Pull out every line in the entries below that contains the word "washers", copying each one in full. Case matters, so skip any line where the word appears with different capitalization.

** Start of Task material **

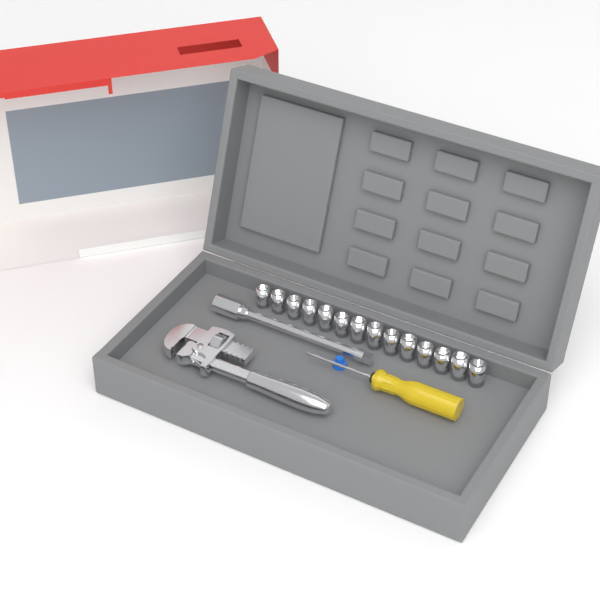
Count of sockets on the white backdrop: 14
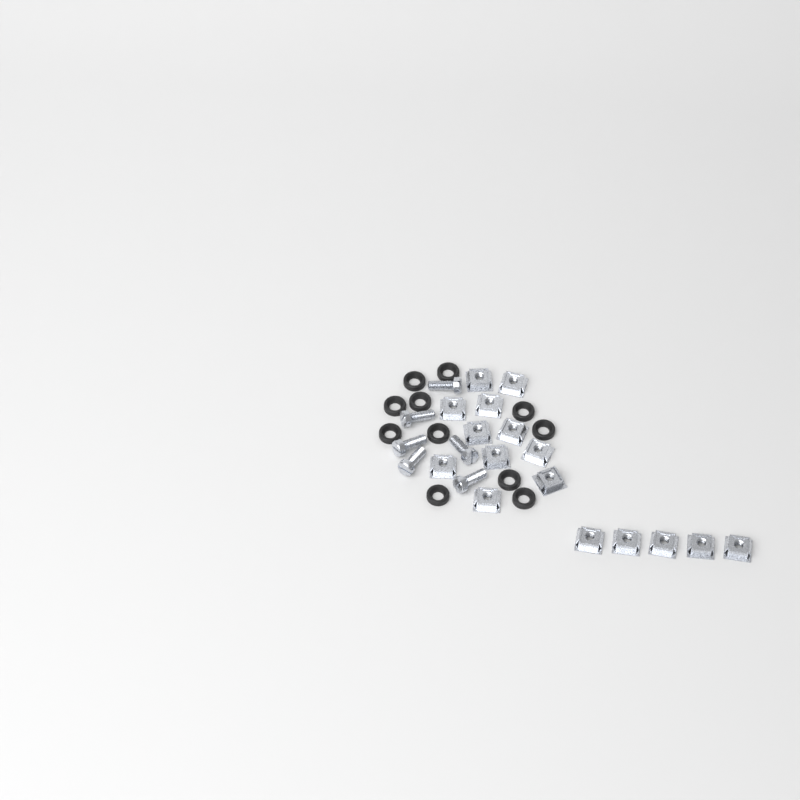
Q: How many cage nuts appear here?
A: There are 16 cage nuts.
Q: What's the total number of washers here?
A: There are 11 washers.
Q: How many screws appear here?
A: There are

** End of Task material **
** Start of Task material **

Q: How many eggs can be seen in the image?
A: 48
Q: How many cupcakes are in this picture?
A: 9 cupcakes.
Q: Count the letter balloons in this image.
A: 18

** End of Task material **

* _Response to this task_
Q: What's the total number of washers here?
A: There are 11 washers.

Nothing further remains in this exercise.